Individual Risk: No personal or financial information was reported as compromised in this incident, including SEPTA Key cards.
Customers Impacted: 308K + riders and 9,200 employees
How it Could Affect Your Business: Not only are customers inconvenienced, ongoing technology troubles with no definite cause, poor communication on all fronts, and no end in sight doesn’t just impact your customers, it also destroys your employees’ morale, leading to hiring and retention problems as well as malicious insider threats.
Valley Health Systems: Healthcare Organization
Risk to Business: 2.177 = Severe
Netwalker ransomware appears to be the culprit in a data breach at the University of Utah. The school reportedly paid a ransomware gang $457,059 in order to avoid having student information released online. The hack occurred on July 19, and the cybercriminals gained access to the network of the university’s College of Social and Behavioral Science [CSBS].
Individual Risk: 2.224 = Severe
Even when a ransom is paid, there’s never proof that the gang really did destroy the stolen data, instead of copying it or selling it. Students should be aware of this data being used in spear phishing attempts.
Customers Impacted: Unknown
How it Could Affect Your Business Ransomware is everywhere and it’s most commonly delivered through a phishing email, and this gang has been particularly active lately, especially against healthcare targets as COVID-19 research and treatment data remains a hot commodity in Dark Web markets.
Exploit: Unauthorized Access to Data
Utah Pathology: Healthcare Service Provider
Risk to Business: 1.775 = Severe
A breach was uncovered when an unknown party attempted to redirect funds from within Utah Pathology, revealing an intrusion that exposed sensitive data and PII including date of birth, gender phone number, mailing address, email address, insurance information including ID and group numbers, and clinical and diagnostic information related to pathology services and for a smaller percentage of patients, their Social Security number.
Individual Risk: 1.774 = Severe
Letters have been mailed to those patients whose information was impacted and the practice has made the services of security company Cyberscout available to those with exposed data free for 12 months.

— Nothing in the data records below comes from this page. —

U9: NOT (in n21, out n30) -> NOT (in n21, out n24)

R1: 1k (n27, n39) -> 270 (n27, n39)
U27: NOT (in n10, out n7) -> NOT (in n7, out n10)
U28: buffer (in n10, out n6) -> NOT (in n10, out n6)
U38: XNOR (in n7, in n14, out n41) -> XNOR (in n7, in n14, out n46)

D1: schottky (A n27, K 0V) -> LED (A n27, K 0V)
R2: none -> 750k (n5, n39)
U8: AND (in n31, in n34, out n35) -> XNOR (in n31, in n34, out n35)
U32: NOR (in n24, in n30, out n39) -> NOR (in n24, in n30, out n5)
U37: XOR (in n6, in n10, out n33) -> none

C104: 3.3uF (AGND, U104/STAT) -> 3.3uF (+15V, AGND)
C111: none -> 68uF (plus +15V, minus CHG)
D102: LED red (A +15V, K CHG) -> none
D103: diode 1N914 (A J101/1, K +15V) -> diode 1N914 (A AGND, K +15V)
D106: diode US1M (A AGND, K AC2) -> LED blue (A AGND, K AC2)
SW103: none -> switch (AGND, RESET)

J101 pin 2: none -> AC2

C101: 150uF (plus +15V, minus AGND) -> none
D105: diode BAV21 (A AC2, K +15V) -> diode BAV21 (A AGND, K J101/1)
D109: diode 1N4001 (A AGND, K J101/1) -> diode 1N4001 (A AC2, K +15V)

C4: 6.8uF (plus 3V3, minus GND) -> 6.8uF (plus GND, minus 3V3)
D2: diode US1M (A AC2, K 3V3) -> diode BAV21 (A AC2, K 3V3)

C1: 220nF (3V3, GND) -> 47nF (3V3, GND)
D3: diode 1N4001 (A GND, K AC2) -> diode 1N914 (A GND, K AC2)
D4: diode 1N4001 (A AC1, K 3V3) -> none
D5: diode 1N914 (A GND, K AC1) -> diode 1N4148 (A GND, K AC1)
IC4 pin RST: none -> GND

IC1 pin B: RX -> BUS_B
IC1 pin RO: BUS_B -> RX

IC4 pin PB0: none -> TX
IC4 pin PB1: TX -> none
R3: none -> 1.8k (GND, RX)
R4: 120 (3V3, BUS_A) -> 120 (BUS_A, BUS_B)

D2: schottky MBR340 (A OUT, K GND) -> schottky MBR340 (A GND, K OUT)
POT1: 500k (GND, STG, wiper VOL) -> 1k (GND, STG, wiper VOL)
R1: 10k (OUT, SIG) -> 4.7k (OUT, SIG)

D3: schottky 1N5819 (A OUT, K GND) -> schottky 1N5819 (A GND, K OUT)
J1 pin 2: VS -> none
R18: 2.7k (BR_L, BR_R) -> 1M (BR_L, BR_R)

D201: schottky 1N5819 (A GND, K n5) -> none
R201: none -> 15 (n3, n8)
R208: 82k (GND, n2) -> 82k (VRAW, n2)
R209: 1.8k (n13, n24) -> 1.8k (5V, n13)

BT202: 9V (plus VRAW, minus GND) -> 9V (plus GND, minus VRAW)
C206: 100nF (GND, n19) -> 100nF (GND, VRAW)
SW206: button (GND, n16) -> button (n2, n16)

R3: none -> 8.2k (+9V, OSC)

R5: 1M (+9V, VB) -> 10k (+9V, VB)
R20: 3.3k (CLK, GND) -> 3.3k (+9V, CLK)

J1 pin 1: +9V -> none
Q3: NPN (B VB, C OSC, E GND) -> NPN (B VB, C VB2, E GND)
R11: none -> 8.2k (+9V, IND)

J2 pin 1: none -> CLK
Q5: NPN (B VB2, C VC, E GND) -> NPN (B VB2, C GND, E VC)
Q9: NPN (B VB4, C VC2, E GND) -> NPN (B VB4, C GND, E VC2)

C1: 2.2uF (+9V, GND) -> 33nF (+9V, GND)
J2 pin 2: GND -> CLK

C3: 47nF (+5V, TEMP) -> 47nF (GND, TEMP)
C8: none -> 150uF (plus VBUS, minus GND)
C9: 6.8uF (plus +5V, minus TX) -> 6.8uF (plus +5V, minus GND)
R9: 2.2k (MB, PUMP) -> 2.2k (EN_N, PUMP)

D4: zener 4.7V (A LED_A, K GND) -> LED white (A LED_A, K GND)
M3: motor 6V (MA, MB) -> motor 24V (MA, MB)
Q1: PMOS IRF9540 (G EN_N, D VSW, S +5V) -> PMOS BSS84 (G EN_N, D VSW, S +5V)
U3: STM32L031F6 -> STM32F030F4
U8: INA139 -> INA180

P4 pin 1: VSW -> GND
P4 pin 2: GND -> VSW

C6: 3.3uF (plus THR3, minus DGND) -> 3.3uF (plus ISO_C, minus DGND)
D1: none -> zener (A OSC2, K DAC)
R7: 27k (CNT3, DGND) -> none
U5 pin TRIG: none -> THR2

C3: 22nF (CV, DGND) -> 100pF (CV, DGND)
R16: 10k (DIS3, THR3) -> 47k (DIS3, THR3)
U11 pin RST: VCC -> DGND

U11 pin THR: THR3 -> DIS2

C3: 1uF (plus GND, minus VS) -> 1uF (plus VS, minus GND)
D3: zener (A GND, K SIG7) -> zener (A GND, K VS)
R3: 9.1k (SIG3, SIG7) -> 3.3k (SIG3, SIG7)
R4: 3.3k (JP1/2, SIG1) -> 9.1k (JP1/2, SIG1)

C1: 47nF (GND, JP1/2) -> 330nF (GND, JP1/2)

Customers Impacted: 112,000
How it Could Affect Your Business: Health care information is at a premium right now because it is a hot seller on the Dark Web. But a healthcare data breach doesn’t just expose information, it also exposes you to regulatory scrutiny and data privacy violation fines.
Houston United Memorial Medical Center: Regional Hospital
Risk to Business: 1.612 = Severe
Althouth the gang had previously said that they were not attacking medical targets during the pandemic, on or about August 3, Maze ransomware was unleashed on Houston United Memorial Medical Center, and the gang added UMMC to their leak site. Maze posted as proof of the claimed UMMC hack some general files from the center, and one folder containing some identifiable (but unconfirmed) patient records. The hospital has made no announcement regarding the impact or severity of the hack.
Individual Risk: 2.782 = Moderate
So far, there’s limited evidence that a significant amount of patient data was exposed in this incident.
Customers Impacted: Unknown
How it Could Affect Your Business: Ransomware isn’t going away anytime soon. In fact, updated varieties like double extortion ransomware are entering the scene to cause more damage to businesses that fail to guard against the most likely infection vector: phishing.
1 – 1.5 = Extreme Risk
1.51 – 2.49 = Severe Risk
2.5 – 3 = Moderate Risk
Risk scores for The Week in Breach Cybersecurity and New Breach News are calculated using a formula that considers a wide range of factors related to the assessed breach.